> **ENUNCIADO DEL EJERCICIO**: Prolonga el texto sobre la ducha vaginal a partir de su última oración, con el mismo tono y registro.

¿Qué es y para que sirve la ducha vaginal?

Una ducha vaginal es un procedimiento que se realiza para limpiar o irrigar el área vaginal. La ducha envía un chorro de un fluido dentro de la cavidad vaginal.

A pesar de que la ducha vaginal se realiza, por lo general, para mejorar la higiene vaginal, no es recomendada por la mayoría de especialistas. Entre las sustancias que se usan para las duchas vaginales incluyen agua del grifo, vinagre y algunos medicamentos. Usar una ducha vaginal puede ayudar a eliminar el mal olor vaginal, pero también puede predisponer a las mujeres a infecciones vaginales.

Los tipos de duchas vaginales incluyen aquellas que vienen con aplicadores de plástico premezclados y aquellas que requieren usar bolsas y tubos de ducha. Además, se puede comprar la preparación de una ducha vaginal en farmacias y almacenes de cadena. Dado que la vagina tiene la habilidad natural de limpiarse a sí misma, una ducha vaginal no es necesaria generalmente para mantener la higiene.

El área vaginal no debe tener olores penetrantes fuertes, y si estos olores ocurren, la mujer debe avisar a su doctor. El mal olor acompañado por descargas vaginales, ardor y picazón puede significar una infección, la cual debe tratarse medicamente para combatir los síntomas. Las duchas pueden afectar la flora bacteriana natural de la vagina e incluso pueden empeorar una infección existente.

> **ENTRADAS DE DATOS**:
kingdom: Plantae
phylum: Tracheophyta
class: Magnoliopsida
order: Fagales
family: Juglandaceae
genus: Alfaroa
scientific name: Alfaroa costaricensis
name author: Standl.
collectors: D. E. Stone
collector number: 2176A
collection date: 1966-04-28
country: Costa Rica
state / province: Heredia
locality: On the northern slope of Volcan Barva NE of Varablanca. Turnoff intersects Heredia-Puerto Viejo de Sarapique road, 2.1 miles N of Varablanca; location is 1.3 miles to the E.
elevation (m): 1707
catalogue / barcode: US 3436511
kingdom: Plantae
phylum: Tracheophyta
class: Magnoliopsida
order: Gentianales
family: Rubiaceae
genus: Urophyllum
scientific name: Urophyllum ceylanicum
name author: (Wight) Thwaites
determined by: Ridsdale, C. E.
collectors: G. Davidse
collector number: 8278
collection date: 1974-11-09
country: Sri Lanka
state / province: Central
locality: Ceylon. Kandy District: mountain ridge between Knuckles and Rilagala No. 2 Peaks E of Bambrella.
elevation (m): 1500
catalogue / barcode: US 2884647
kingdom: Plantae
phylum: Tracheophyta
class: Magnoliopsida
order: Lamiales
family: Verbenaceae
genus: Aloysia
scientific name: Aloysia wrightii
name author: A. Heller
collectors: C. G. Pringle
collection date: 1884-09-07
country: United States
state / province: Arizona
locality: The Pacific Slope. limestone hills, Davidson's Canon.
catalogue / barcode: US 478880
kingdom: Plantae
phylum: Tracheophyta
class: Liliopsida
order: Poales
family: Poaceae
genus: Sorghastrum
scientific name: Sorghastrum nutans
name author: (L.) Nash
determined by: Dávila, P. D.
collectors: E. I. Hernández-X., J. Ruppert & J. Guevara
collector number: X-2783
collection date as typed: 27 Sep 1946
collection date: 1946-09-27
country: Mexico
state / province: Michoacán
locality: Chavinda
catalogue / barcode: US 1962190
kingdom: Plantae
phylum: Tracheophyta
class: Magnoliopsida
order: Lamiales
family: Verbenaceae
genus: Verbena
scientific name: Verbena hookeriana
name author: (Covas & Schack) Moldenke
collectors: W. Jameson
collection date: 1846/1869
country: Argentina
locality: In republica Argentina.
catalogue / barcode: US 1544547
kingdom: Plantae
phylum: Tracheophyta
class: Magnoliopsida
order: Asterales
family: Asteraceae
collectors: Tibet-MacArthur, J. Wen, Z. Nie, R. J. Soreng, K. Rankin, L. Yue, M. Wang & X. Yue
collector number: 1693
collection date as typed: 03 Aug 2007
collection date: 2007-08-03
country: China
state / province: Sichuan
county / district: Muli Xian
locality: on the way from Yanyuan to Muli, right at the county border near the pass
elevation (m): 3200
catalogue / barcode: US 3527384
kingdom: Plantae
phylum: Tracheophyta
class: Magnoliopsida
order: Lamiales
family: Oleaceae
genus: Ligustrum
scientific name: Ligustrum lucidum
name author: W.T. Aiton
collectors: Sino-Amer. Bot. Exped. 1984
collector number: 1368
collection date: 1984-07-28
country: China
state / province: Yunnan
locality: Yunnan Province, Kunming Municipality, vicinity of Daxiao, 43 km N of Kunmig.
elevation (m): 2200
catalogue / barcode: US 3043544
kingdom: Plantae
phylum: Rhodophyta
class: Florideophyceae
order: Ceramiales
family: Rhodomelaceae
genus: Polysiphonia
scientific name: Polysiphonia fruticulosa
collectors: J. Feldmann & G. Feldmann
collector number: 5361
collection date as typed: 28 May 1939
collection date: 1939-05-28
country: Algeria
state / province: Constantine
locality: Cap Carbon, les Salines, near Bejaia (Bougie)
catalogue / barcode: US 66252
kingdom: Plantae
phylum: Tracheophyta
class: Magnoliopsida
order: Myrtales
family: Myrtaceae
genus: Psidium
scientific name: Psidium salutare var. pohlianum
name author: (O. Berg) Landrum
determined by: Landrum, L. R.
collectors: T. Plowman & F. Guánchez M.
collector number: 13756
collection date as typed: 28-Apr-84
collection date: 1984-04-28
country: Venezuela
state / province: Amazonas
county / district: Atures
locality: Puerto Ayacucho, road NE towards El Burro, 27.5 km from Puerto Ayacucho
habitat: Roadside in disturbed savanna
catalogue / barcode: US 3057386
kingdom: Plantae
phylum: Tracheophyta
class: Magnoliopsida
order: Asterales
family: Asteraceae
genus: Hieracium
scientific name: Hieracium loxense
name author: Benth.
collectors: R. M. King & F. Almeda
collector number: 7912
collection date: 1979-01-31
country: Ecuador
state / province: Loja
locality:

> **RESPUESTA REDACTADA**:
Una infección vaginal, aunque por lo general no es considerada una emergencia médica, puede causar serias complicaciones como la enfermedad pélvica inflamatoria, la cual puede producir daños permanentes o cicatrices en los órganos reproductivos. Además de contribuir con el riesgo de infección, la ducha puede aumentar el riesgo de un embarazo ectópico; es decir, un embarazo que se origina en las trompas de Falopio en lugar del útero. Dado que las trompas de Falopio no están diseñadas para acomodar un feto que crece, pueden romperse y causar sangrado interno y daño estructural permanente.

Lavar regularmente el área genital con agua y jabón es por lo general suficiente para mantener la limpieza e higiene, así que comúnmente no se necesitan productos como aerosoles femeninos perfumados, polvos y toallitas.  Además de aumentar el riesgo de infecciones vaginales, la ducha también puede causar irritación local de tejidos. Si se presenta dolor, ardor después de orinar y ocurren cambios en las características de la descarga vaginal, se deberá suspender la ducha y consultar a un profesional de la salud. Para tratar una infección por levadura o una infección bacterial en la vagina, el médico puede recetar antibióticos orales o cremas vaginales. Además, se recomienda también comer yogurt ya que puede ayudar a restaurar y mantener la flora bacterial natural del cuerpo con sus cultivos activos vivos.